Im Verlauf des gestrigen Vormittags verabschiedeten die Kommunalvertreter eine Petition an den Deutschen Bundestag. Die Kommunen fordern, im Rahmen der derzeitigen Novellierung des Baugesetzbuches den Gemeinden bei der Flächennutzungsplanung eine sogenannte Veränderungssperre einzuräumen, damit die Städte und Gemeinden genügend Zeit haben, ihre Planungen zu verändern oder aufzustellen. "Es geht nicht um eine Ver- oder Behinderung der Windenergie, sondern um die verträgliche Steuerung der Anlagen auf gemeindlicher Ebene", heißt es in der Petition.

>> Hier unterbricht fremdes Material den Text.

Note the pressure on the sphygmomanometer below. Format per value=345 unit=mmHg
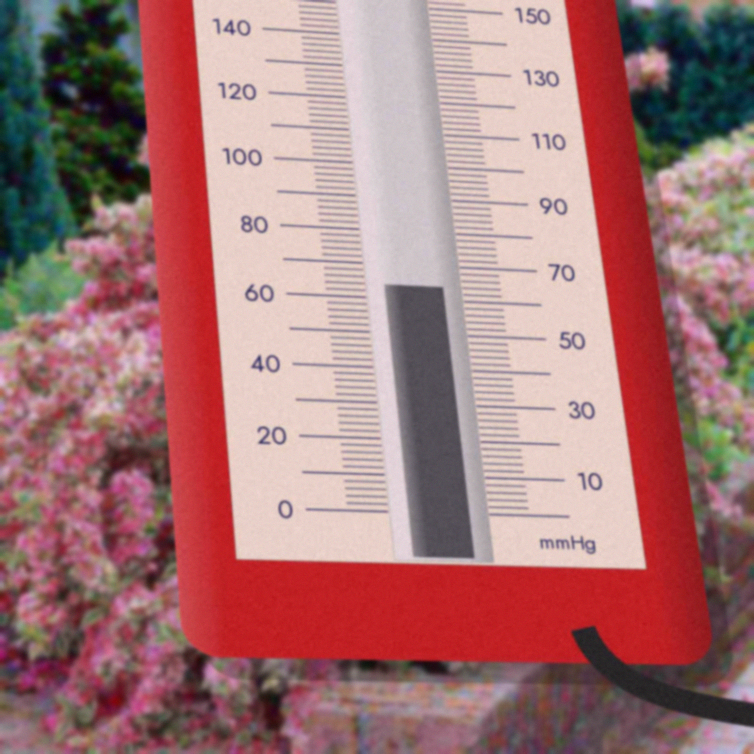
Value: value=64 unit=mmHg
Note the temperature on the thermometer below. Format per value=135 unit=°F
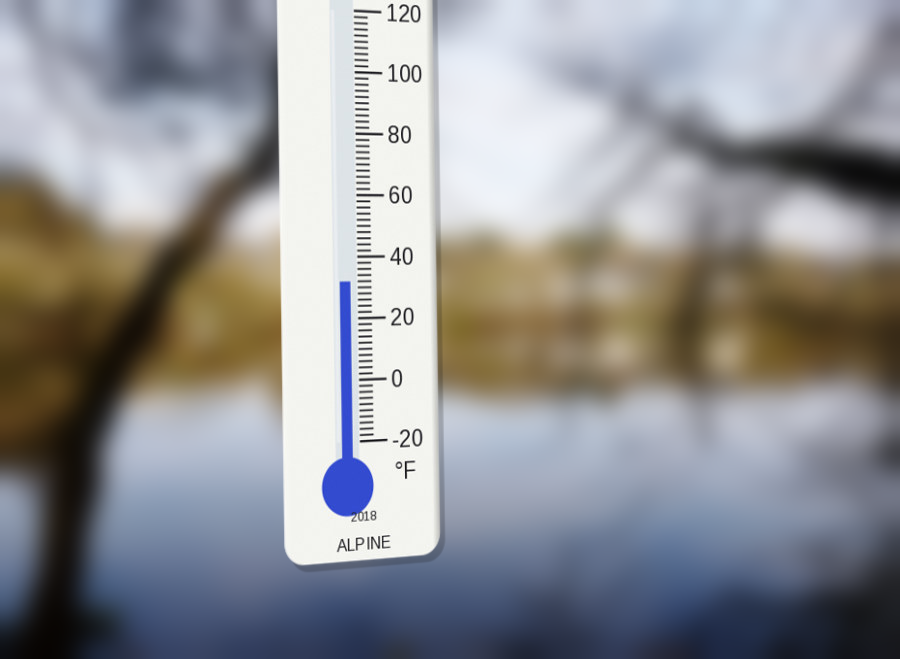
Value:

Anzeiger für Harlingerland 25.02.2004 (S. 4) Jeversches Wochenblatt 25.02.2004 (S. 4)
Kommentar: Kommando
VON HANS-PETER HEIKENS
Gebt den Kindern das Kommando - diese Forderung von Herbert Grönemeyer können sich die Kommunen in Niedersachsen derzeit symbolisch zu eigen machen. Wenn es nämlich um die Windenergie geht, dann haben die Städte- und Gemeinderäte schon lange das Kommando über ihre Gebiete verloren. Mit massiven Schadensersatzforderungen werden die Volksvertreter von den Windkraft-Betreibern in die Knie gezwungen. Und das, was der Gesetzgeber 1996 erreichen wollte, nämlich ein Gleichgewicht zwischen den Interessen der Windenergie und denen der Kommunen, ist aus den Fugen geraten. Damals wurde die alternative Energie privilegiert. Soll heißen: Jeder, der eine Windkraftanlage bauen wollte, konnte dieses tun sofern Abstände und Umweltvorschriften eingehalten wurden. Andererseits wurde den Gemeinden mit dem Flächennutzungsplan die Chance eingeräumt, einen Wildwuchs zu verhindern und Windparks festzulegen. Jetzt aber fechten die "Wind-Bauern" diese Pläne erfolgreich an und bekommen eine Anlage nach der anderen genehmigt. Sie entscheiden damit, wo was gebaut wird, und nicht mehr die Räte.
Das darf nicht sein. Gebt den Räten das Kommando mit der Forderung nach einer Nachbesserung des Baugesetzbuches darf der Städte- und Gemeindebund nicht Schiffbruch erleiden. Die Windanlagen-Betreiber handeln zwar nicht gesetzeswidrig. Es kann aber nicht angehen, dass wenige Antragsteller mit horrenden Schadensersatzforderungen Volksvertreter in die Knie zwingen. Man muss ja nur einen Schritt weiter denken: Was ist, wenn ein Rat hart bleibt und eine Kommune, beispielsweise die Stadt Wittmund, zur Zahlung von 20 Millionen Euro "verdonnert" wird? Wer zahlt am Ende für das Wirtschaftliche Interesse von ein paar Anlagen-Betreiber? Die Steuerzahler.